*** Opening Materials provided ***

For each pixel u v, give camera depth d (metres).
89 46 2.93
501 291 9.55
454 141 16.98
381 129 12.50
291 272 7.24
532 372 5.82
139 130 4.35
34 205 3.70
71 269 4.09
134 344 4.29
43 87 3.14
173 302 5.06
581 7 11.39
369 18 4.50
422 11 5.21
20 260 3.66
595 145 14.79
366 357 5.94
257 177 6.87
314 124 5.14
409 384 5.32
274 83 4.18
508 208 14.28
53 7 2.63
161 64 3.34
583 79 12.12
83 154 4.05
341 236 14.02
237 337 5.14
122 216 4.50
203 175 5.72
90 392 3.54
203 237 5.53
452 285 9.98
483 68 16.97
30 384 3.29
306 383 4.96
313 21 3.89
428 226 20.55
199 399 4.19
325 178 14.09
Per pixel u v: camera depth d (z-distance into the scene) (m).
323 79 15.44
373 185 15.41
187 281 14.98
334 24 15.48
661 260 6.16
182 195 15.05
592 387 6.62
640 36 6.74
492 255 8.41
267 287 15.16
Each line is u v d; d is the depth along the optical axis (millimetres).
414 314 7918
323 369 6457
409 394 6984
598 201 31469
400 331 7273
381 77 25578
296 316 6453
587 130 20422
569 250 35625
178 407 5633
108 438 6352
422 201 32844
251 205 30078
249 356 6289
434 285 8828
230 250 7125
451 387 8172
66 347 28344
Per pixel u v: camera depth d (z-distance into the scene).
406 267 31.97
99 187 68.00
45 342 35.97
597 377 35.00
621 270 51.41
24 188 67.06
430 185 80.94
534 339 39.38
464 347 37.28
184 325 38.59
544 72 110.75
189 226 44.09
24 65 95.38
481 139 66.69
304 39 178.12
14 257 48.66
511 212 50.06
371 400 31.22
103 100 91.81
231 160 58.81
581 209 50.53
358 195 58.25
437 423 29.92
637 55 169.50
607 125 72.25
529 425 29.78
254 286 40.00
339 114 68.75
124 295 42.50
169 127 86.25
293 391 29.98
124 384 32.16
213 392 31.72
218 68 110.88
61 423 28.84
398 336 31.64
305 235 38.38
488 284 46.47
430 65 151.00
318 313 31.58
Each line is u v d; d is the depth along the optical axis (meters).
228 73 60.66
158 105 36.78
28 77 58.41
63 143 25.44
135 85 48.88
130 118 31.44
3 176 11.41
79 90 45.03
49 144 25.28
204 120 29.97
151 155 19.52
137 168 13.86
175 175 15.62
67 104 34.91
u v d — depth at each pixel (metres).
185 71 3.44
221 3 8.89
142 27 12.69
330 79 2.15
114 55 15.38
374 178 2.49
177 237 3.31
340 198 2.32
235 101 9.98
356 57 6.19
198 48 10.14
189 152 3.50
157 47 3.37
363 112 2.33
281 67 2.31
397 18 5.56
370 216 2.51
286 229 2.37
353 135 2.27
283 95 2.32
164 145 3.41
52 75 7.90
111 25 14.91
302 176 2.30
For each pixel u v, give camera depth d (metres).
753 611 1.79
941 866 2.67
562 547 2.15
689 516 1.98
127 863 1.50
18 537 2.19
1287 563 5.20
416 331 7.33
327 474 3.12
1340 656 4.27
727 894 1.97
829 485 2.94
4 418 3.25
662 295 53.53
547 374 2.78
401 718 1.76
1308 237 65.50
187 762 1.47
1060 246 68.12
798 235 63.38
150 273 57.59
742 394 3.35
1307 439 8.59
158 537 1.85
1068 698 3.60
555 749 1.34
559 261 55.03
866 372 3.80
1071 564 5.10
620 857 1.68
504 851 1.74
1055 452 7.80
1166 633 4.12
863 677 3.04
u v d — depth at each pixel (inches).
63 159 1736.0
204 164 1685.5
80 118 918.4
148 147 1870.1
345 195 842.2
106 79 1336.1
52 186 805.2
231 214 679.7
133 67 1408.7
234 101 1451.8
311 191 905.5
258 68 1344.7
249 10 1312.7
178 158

*** Closing Materials provided ***

• **Task item**: Look over the listing above. Pick out and copy every line that includes "depth".

• **Written response**:
For each pixel u v, give camera depth d (metres).
Per pixel u v: camera depth d (z-distance into the scene) (m).
Each line is u v d; d is the depth along the optical axis (millimetres).
Per pixel u v: camera depth d (z-distance into the scene).
Each line is u v d; d is the depth along the optical axis (meters).
u v d — depth at each pixel (metres).
For each pixel u v, give camera depth d (metres).
u v d — depth at each pixel (inches).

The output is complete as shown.